Lees v Valuer-General, Department of Natural Resources and Mines
[2013] QCAT 442
•30 August 2013
| CITATION: | Lees v Valuer-General, Department of Natural Resources and Mines [2013] QCAT 442 |
| PARTIES: | Mr Lionel Cedric Julian Lees (Appellant) |
| v | |
| Valuer-General, Department of Natural Resources and Mines (Respondent) |
| APPLICATION NUMBER: | GAR144-13 |
| MATTER TYPE: | General administrative review matters |
| HEARING DATE: | 23 August 2013 |
| HEARD AT: | Brisbane |
| DECISION OF: | Paul Kanowski, Member |
| DELIVERED ON: | 30 August 2013 |
| DELIVERED AT: | Brisbane |
| ORDERS MADE: | 1. The Valuer-General’s decision of 29 January 2013 to issue advices of non-compliance with correction notices to Mr Lees is set aside. 2. The matter is returned to the Valuer-General for reconsideration with the direction that Mr Lees was entitled to lodge objections under section 105 of the Land Valuation Act 2010 (Qld) against the land valuations issued on 28 March 2012 for lots 205 and 206 on plan B732, as an owner of the land as defined in the Act. |
| CATCHWORDS: | Meaning of ‘owner’ – adverse possession of land – whether adverse possessor entitled to object to valuation Land Title Act 1994 (Qld) s108B, Schedule 2 Re Johnson [1999] QSC 197 |
APPEARANCES and REPRESENTATION (if any):
This matter was heard and determined on the papers pursuant to section 32 of the Queensland Civil and Administrative Tribunal Act 2009.
REASONS FOR DECISION
Introduction
Mr Lees is now the registered proprietor, as tenant in common with Peter Franklin Moore, of two adjoining blocks of land on Moreton Island: lots 205 and 206 on plan B732. On 28 March 2012 the Valuer-General issued notices advising that he had valued the lots at $630,000 and $670,000 respectively. These valuations were made under the Land Valuation Act 2010 (Qld), and so they have effect for land tax and local government rating purposes. This review is about whether Mr Lees was entitled to object to the valuations, as he was not yet a registered proprietor of the land in 2012. Only an ‘owner’ of the land can object to a valuation.[1]
[1] Land Valuation Act 2010 (Qld) s 105(1).
The issue to be decided is whether Mr Lees was an owner (as defined in the Land Valuation Act 2010) of the land (lots 205 and 206) as at 28 March 2012, despite not being a registered proprietor. Mr Lees argues that he was the owner by way of adverse possession. Adverse possession is a legal concept. It involves a person being in possession of land for a long period, without the permission of (relevantly) the registered proprietor, and without challenge from the registered proprietor. In time the ‘adverse possessor’ can gain a legal interest in the land. There is a process available under the Land Title Act 1994 (Qld) for the Registrar of Titles to register an adverse possessor as the new registered proprietor.

Exercise task 1
Decide whether each statement agrees with the decision, answering yes or no and quoting the words that settle it: (a) The Valuer-General valued lot 206 at $670,000. (b) Mr Lees is the sole registered proprietor of lots 205 and 206. (c) Only an owner of the land may object to a valuation.
Exercise task 2
List every distinct full calendar date (day, month and year) that appears in the decision.
Answer using only the decision above.

Records shown
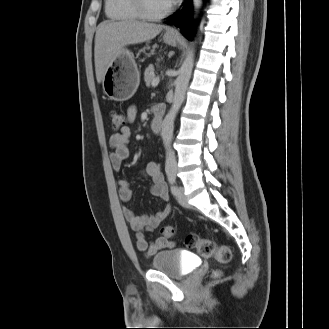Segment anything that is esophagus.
Wrapping results in <instances>:
<instances>
[{
    "instance_id": "1",
    "label": "esophagus",
    "mask_w": 329,
    "mask_h": 329,
    "mask_svg": "<svg viewBox=\"0 0 329 329\" xmlns=\"http://www.w3.org/2000/svg\"><path fill=\"white\" fill-rule=\"evenodd\" d=\"M167 33L170 35H176V31L174 29L168 30Z\"/></svg>"
}]
</instances>
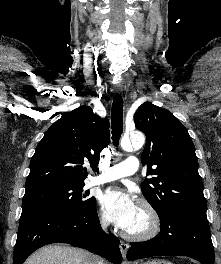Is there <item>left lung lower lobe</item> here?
<instances>
[{"instance_id":"0a47b994","label":"left lung lower lobe","mask_w":221,"mask_h":264,"mask_svg":"<svg viewBox=\"0 0 221 264\" xmlns=\"http://www.w3.org/2000/svg\"><path fill=\"white\" fill-rule=\"evenodd\" d=\"M160 233L145 242L130 243L128 260L152 256H188L214 264V250L206 212H169L159 216Z\"/></svg>"}]
</instances>
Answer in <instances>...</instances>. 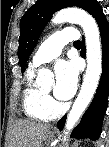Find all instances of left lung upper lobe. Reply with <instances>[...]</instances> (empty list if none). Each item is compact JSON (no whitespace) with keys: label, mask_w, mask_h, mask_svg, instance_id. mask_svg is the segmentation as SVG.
I'll return each instance as SVG.
<instances>
[{"label":"left lung upper lobe","mask_w":109,"mask_h":147,"mask_svg":"<svg viewBox=\"0 0 109 147\" xmlns=\"http://www.w3.org/2000/svg\"><path fill=\"white\" fill-rule=\"evenodd\" d=\"M97 5L99 3L96 0H38L31 6L20 21L18 57L22 72L41 32L54 12L65 7L77 6L91 14Z\"/></svg>","instance_id":"obj_1"}]
</instances>
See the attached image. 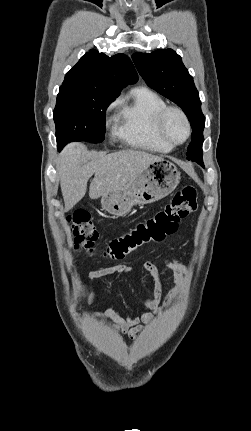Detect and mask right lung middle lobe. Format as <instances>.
<instances>
[{"label":"right lung middle lobe","mask_w":251,"mask_h":431,"mask_svg":"<svg viewBox=\"0 0 251 431\" xmlns=\"http://www.w3.org/2000/svg\"><path fill=\"white\" fill-rule=\"evenodd\" d=\"M116 97L95 90L62 85L54 109L58 149L71 141L102 142L105 134V111Z\"/></svg>","instance_id":"dd1d6c3e"}]
</instances>
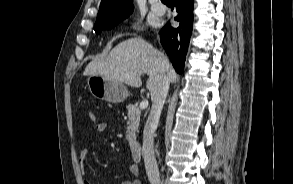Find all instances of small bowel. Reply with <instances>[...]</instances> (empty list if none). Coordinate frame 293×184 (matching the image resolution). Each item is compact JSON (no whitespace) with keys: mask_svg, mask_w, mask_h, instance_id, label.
<instances>
[{"mask_svg":"<svg viewBox=\"0 0 293 184\" xmlns=\"http://www.w3.org/2000/svg\"><path fill=\"white\" fill-rule=\"evenodd\" d=\"M106 124L104 122H97L95 125H94V129L97 133H103L105 132L106 130ZM89 156V151L87 149L83 150L81 153H80V156H79V164H80V169L81 171L84 173L85 170H86V160ZM130 171L134 174V175H137L138 174V168L135 164H132L130 166ZM83 184H91V182L88 180V179H84L83 180ZM121 184H141L140 180L138 179H134V180H126V181H123Z\"/></svg>","mask_w":293,"mask_h":184,"instance_id":"obj_1","label":"small bowel"}]
</instances>
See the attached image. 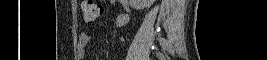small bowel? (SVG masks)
<instances>
[{"mask_svg": "<svg viewBox=\"0 0 267 60\" xmlns=\"http://www.w3.org/2000/svg\"><path fill=\"white\" fill-rule=\"evenodd\" d=\"M118 3H120L126 10L128 9V4L127 1L121 0V1H117ZM130 20V16L127 13H123L120 14L117 18V24L122 26L125 25L126 23H128ZM91 34L89 33H82L79 36V40L81 44H85L87 43L90 39H91Z\"/></svg>", "mask_w": 267, "mask_h": 60, "instance_id": "small-bowel-1", "label": "small bowel"}]
</instances>
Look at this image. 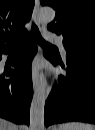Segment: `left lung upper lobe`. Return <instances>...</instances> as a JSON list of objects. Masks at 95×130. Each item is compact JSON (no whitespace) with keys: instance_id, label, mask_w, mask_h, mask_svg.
<instances>
[{"instance_id":"1","label":"left lung upper lobe","mask_w":95,"mask_h":130,"mask_svg":"<svg viewBox=\"0 0 95 130\" xmlns=\"http://www.w3.org/2000/svg\"><path fill=\"white\" fill-rule=\"evenodd\" d=\"M56 10L47 29L63 35V45L73 55L95 57V0H40Z\"/></svg>"}]
</instances>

Worked answer 1
(a) Yes: "he had valued the lots at $630,000 and $670,000 respectively"
(b) No: "as tenant in common with Peter Franklin Moore"
(c) Yes: "Only an ‘owner’ of the land can object to a valuation."

Worked answer 2
30 August 2013
23 August 2013
29 January 2013
28 March 2012